When some of us (who shall remain nameless even though it’s our blog) are depressed, brushing our teeth is too hard. Taking a shower is too hard. Getting out of bed is a cruel joke, but eventually has to happen. So as you can imagine, writing is not my first priority when I’m depressed. But when I feel like this, do you know what’s even further behind writing? Sex. Sex with myself. Sex with other people. It’s all a disaster waiting to happen. I will cry if you try to have sex with me right now. It is an inevitability.

I just don’t want sex anymore. Which sucks because I still love sex as a topic and an abstract thing. I still love my dildos. I still love the sex educator/blogger/positive community. I love making my partner feel good and participating in intimate activities with him. But my body has zero interest in these things anymore, and it’s spreading to my mind. When I do say, “Gee, maybe I should masturbate to see if I still have genitals,” I just use a vibrator, remember that my genitals exist, and then just feel largely ambivalent about what I just did to myself. Actually, that’s a lie now. I am too dysfunctional/tired/lazy to charge my vibrators (don’t laugh at me). I have been masturbating with my hands for two months.

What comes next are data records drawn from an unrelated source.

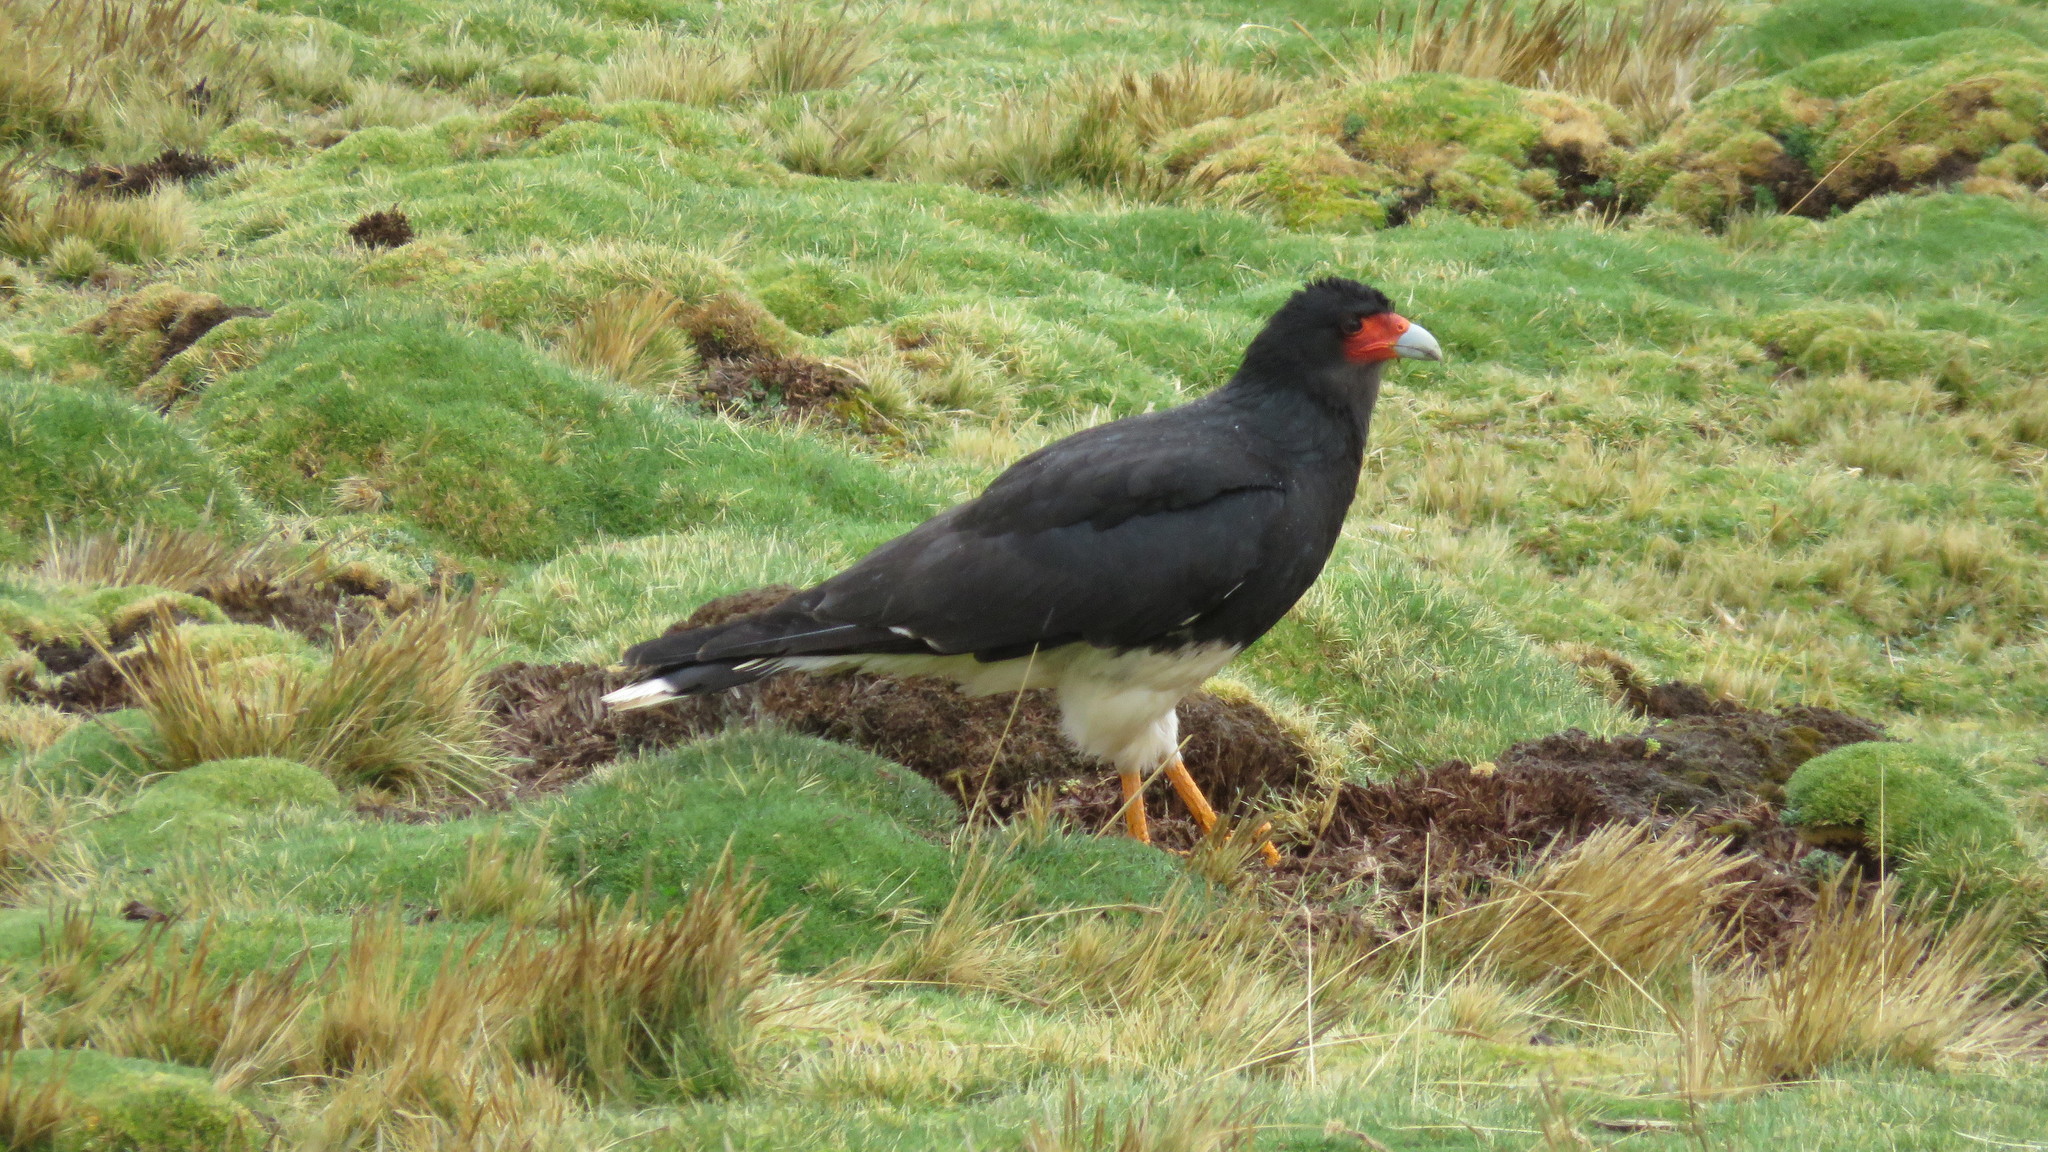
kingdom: Animalia
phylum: Chordata
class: Aves
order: Falconiformes
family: Falconidae
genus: Daptrius
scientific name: Daptrius
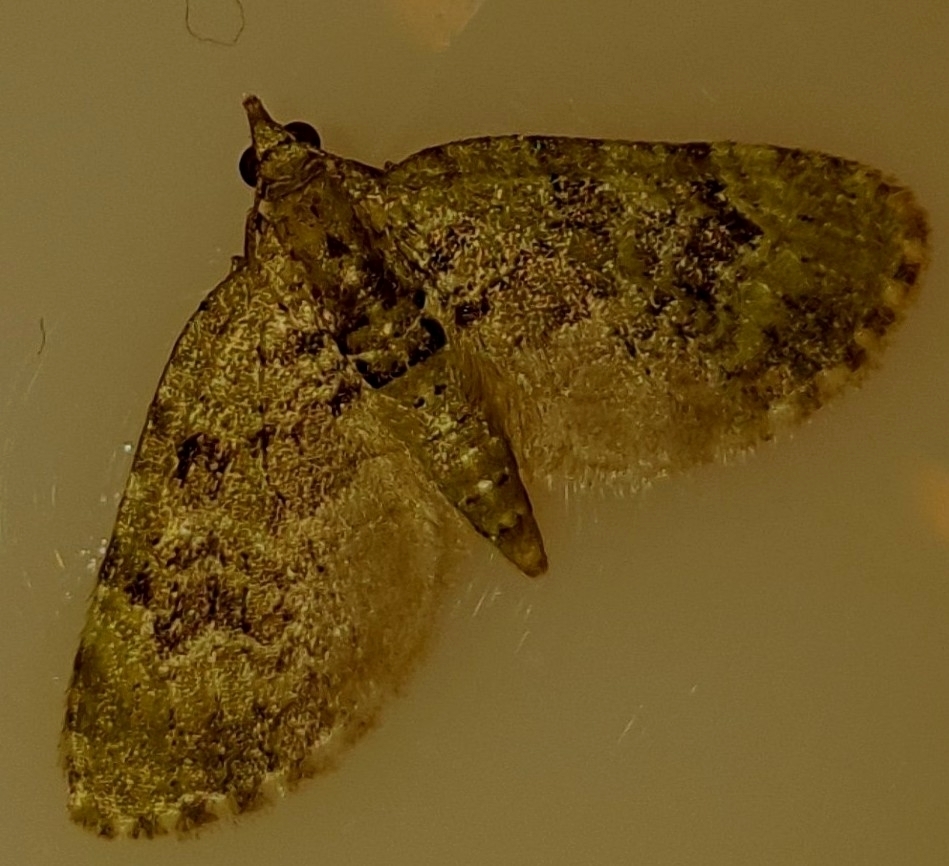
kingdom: Animalia
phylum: Arthropoda
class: Insecta
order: Lepidoptera
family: Geometridae
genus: Chloroclystis
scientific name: Chloroclystis v-ata
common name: V-pug
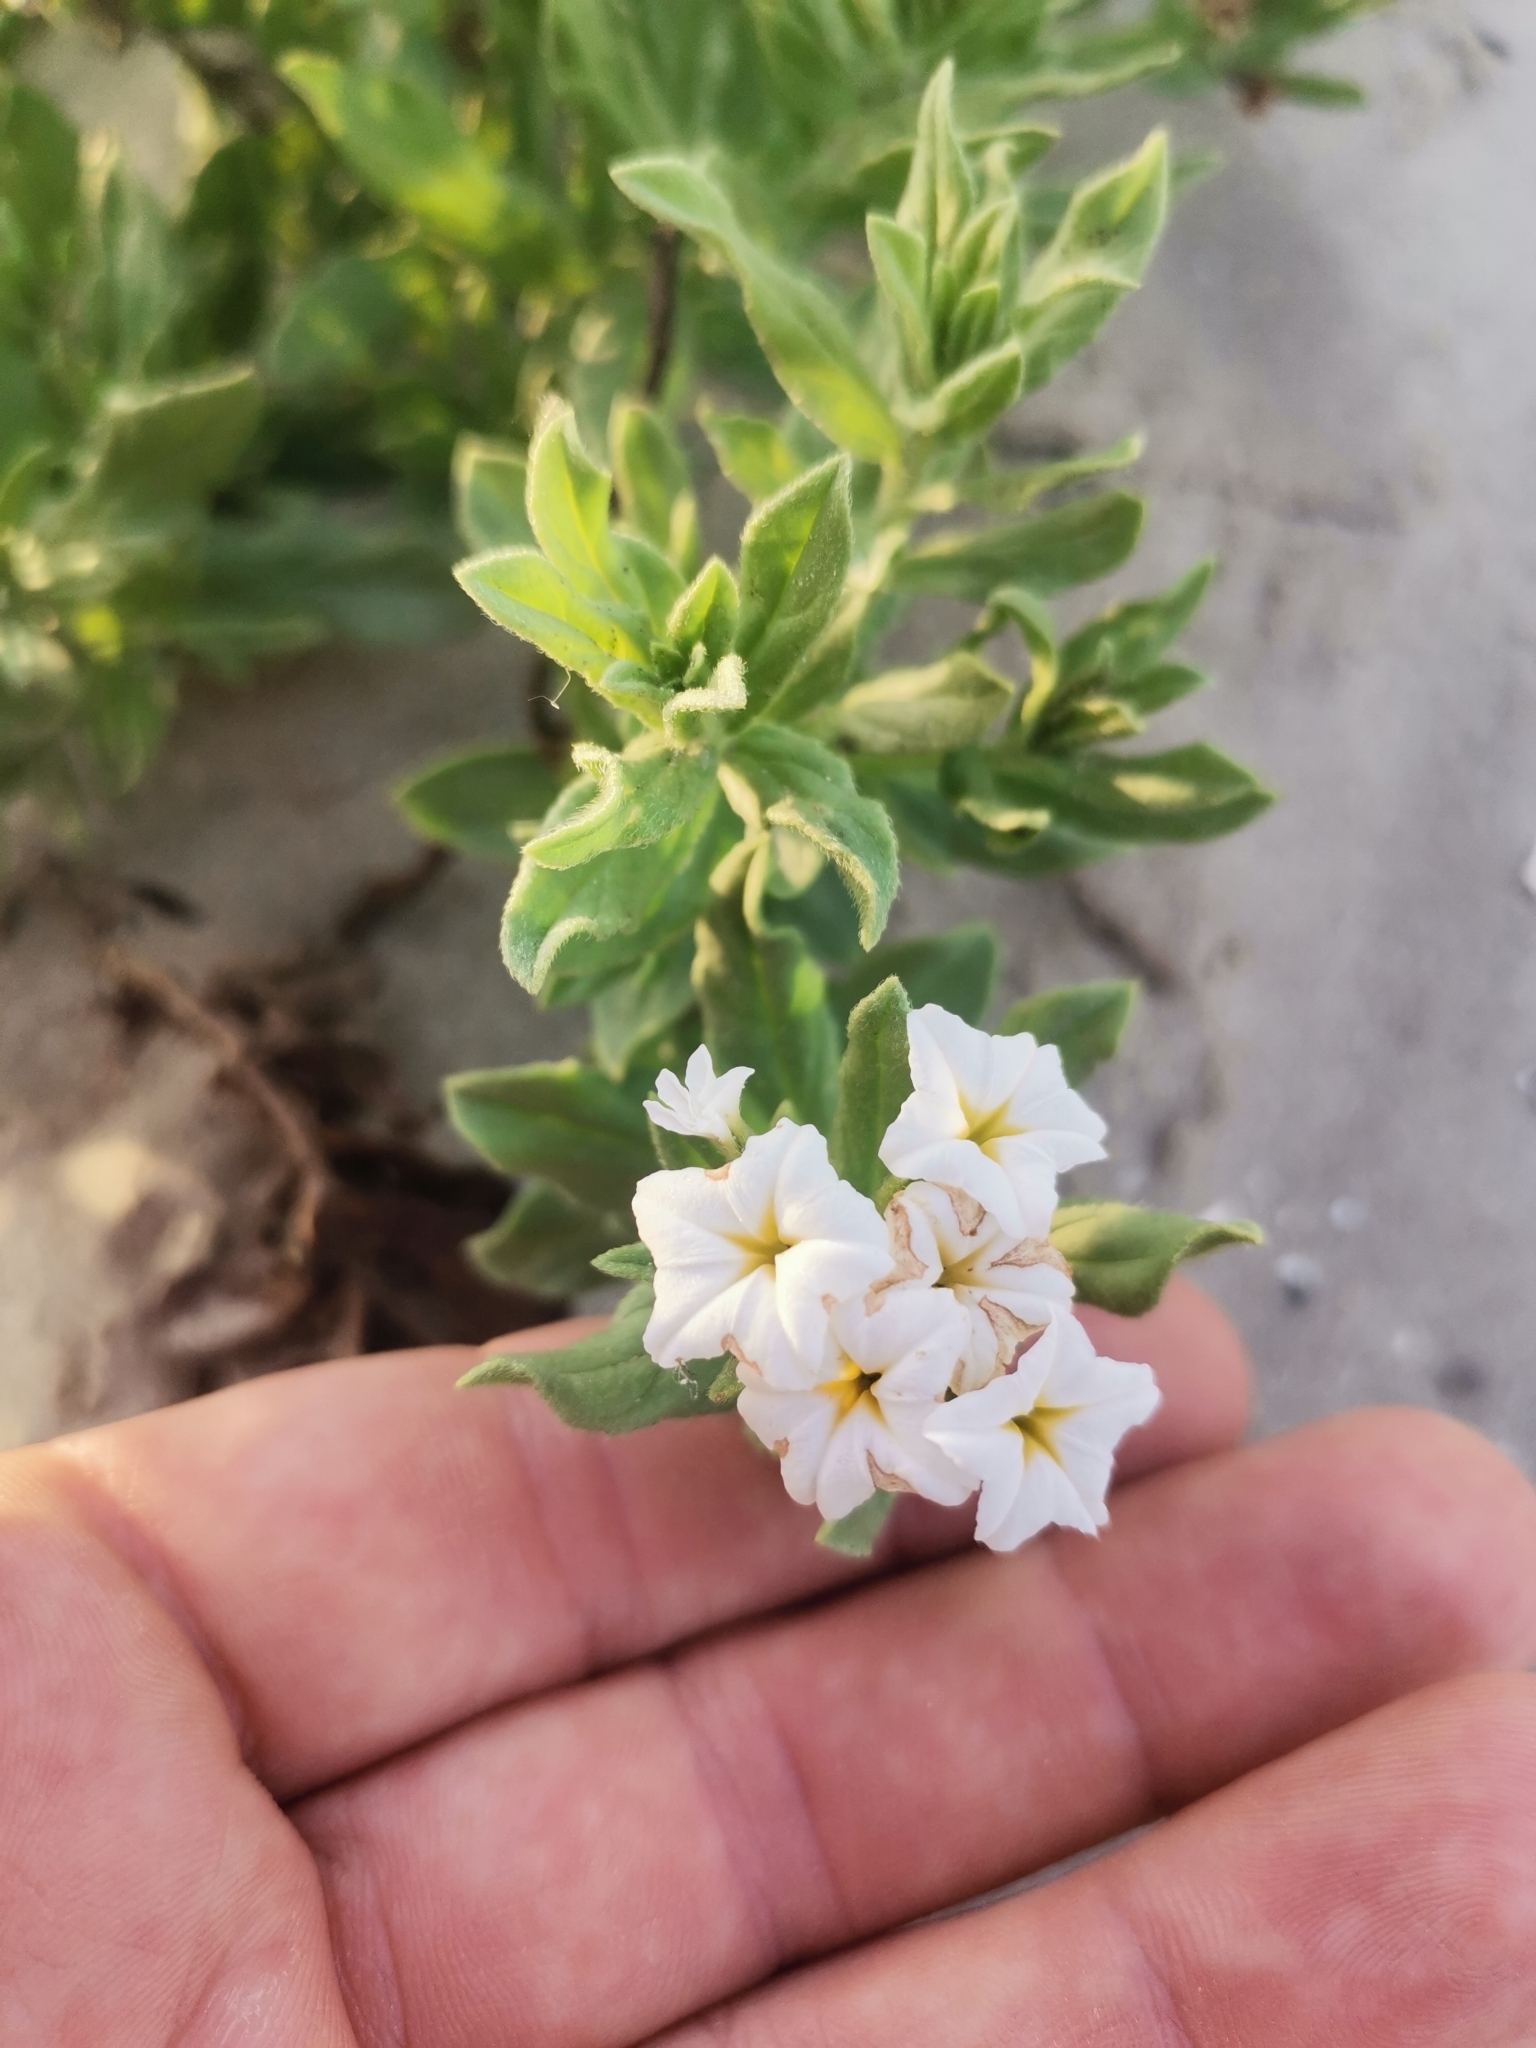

It’s so frustrating because I don’t know why. I know why I’m depressed (my brain chemistry blows), I know that my depression and/or medications are probably affecting my libido, but I have no real explanation for the loss of mental interest in my own sex life. My best theory is that my body being so disinterested and uncooperative has just deterred me from the whole rigmarole. Maybe I am so eager to avoid bawling every time someone tries to go down on me that I am just training myself to avoid the activity altogether.

I’m working with a therapist and seeing improvements in some areas of my life, but we’re not really focused on my sex life right now because I have a whole ball of other trauma/issues/anxieties to address before the luxury of my genital interactions. I mean, if I have to prioritize things I need to fix with my mental health care professionals I think the pecking order is:

  1. Addressing my executive dysfunction so I can take care of myself like a normal human instead of living like a feral child who is too lazy to even hunt for food and has resigned herself to living off whatever she can find that doesn’t need to be cooked. Like ants or crickets. Or slices of cheese rolled up in turkey. Or individually-wrapped chocolates. And forget utensils, because today I drank applesauce with a straw to avoid washing a spoon
  2. Eliminating or dealing with restlessness and other GAD symptoms
  3. Assorted coping skills
  4. Getting me driving again without having a panic attack at the very thought of it
  5. Leaving the house on my own
  6. Whatever is left
  7. Sex

It’s not that sex isn’t important, it’s just that being a functional person who can go to the grocery store is probably more important. My husband understands, so it’s not like my relationship is under stress because I’m not masturbating or letting him go down on me. In fact, my relationship is great.

Don’t worry. I still have notes from older toys that I can write reviews for. And maybe one day I’ll get a hankering to use a dildo! So there’s writing to be done, I just need to be capable of doing it, and I’m working on that. After all, I’m writing this. Gold star for me!